Several comparisons between the proposed AOA- robust MPC and other techniques are done to eliminate the performance and the robustness of the suggested strategy including; unit step reference for the terminal voltage, different references for the terminal voltage, and controller gains and system parameters uncertainty. Figure 7 and Figure 8 show the voltage response based on the proposed AOA-based robust MPC and each technique in case of unit step reference for the terminal voltage at the nominal AVR parameters. Figure 9 shows the control effort of the proposed AOA-based robust MPC and each technique.

Table 2. The voltage maximum overshoot, settling time, and maximum control signal.

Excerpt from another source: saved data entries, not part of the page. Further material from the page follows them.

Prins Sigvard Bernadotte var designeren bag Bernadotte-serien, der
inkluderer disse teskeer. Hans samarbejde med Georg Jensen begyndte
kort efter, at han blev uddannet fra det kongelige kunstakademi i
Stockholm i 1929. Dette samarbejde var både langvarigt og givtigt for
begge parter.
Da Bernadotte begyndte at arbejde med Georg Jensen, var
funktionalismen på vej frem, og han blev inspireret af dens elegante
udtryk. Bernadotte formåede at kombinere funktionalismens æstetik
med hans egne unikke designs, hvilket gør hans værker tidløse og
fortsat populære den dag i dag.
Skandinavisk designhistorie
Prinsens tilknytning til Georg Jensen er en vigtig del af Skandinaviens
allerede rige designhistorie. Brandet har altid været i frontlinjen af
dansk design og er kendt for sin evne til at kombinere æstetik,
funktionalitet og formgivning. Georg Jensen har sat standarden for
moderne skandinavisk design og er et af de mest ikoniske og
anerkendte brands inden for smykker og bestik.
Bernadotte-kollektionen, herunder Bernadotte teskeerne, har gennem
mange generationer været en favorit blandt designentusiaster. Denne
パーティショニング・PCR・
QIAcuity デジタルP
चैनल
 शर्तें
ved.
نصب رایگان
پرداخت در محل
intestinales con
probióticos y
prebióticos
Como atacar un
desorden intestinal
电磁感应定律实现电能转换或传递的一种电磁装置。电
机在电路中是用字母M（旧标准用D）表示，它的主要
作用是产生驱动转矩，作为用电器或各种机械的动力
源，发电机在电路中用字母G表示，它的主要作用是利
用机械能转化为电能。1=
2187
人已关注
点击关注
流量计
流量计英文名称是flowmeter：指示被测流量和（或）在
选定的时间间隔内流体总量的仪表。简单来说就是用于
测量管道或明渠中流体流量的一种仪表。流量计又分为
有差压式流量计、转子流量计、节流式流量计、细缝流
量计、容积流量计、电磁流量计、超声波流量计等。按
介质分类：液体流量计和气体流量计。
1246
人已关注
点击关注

Controller Type	ts (s)	Mo (%)	umax (p.u)
ABC-based PID	3.0939	24.9592	38.19
NSGA-II-based PID	1.9894	40.5778	52.85
MOEO-based PID	0.8995	6.6678	39.59
FSA-based PID	0.4417	1.0460	23.14
Multi-objective PID	0.4783	1.5164	20.61
Proposed AOA based robust MPC	0.2444	1.2862	13.52

records the damping characteristics and the maximum control signal due to the proposed AOA-based robust MPC and each technique. Figure 10, Figure 11 and Figure 12 show the settling time, the voltage maximum overshoot, and the maximum control signal respectively, using the proposed AOA-based robust MPC and each technique. It is concluded from Figure 7, Figure 8, Figure 9, Figure 10, Figure 11 and Figure 12 and Table 2 that the suggested AOA-based robust MPC can provide the best damping response with less control effort compared with other techniques. Furthermore, different references for the terminal voltage are applied, as is clear in Figure 13, to emphasize the capability of the suggested AOA-based robust MPC against voltage variations. The voltage response based on the proposed AOA-based robust MPC and each technique in case of different step references are depicted in Figure 14 and Figure 15. It is concluded from these figures that the suggested AOA-based robust MPC still provides the best damped voltage response compared with other techniques against reference variations. In Figure 16 and Figure 17, simultaneous uncertainties of ±10% in AVR time constants and perturbation of ±10% of controller parameters are handled respectively. Figure 16 and Figure 17 show that the proposed AOA-based robust MPC has a negligible change in the voltage response that proves the robustness of the designed MPC against the parameters’ uncertainty.

6. Conclusions

A new robust control strategy is introduced in this paper to design the MPC gains. Uncertainties in the AVR parameters are tackled utilizing a set of frequency-domain conditions that are capable of diminishing all expected perturbations. The gains of the MPC are tuned by the AOA as a new effective evolutionary algorithm. The tuning process handles the frequency domain conditions to confirm the stability of the perturbed system. The performance of the voltage response is improved based on a developed objective function that tackles the decreasing of the voltage maximum overshoot and the response settling time simultaneously. Various test cases include voltage variations and parameters uncertainty are created to emphasize the performance of the suggested AOA-based robust MPC. Furthermore, the proposed control strategy is evaluated with other methods in the literature. The results emphasize the superiority and simplicity of the suggested robust control strategy to cope with all parametric uncertainties compared with other complicated mathematical and graphical approaches. Furthermore, the proposed robust control strategy can be applied to different engineering applications in future work.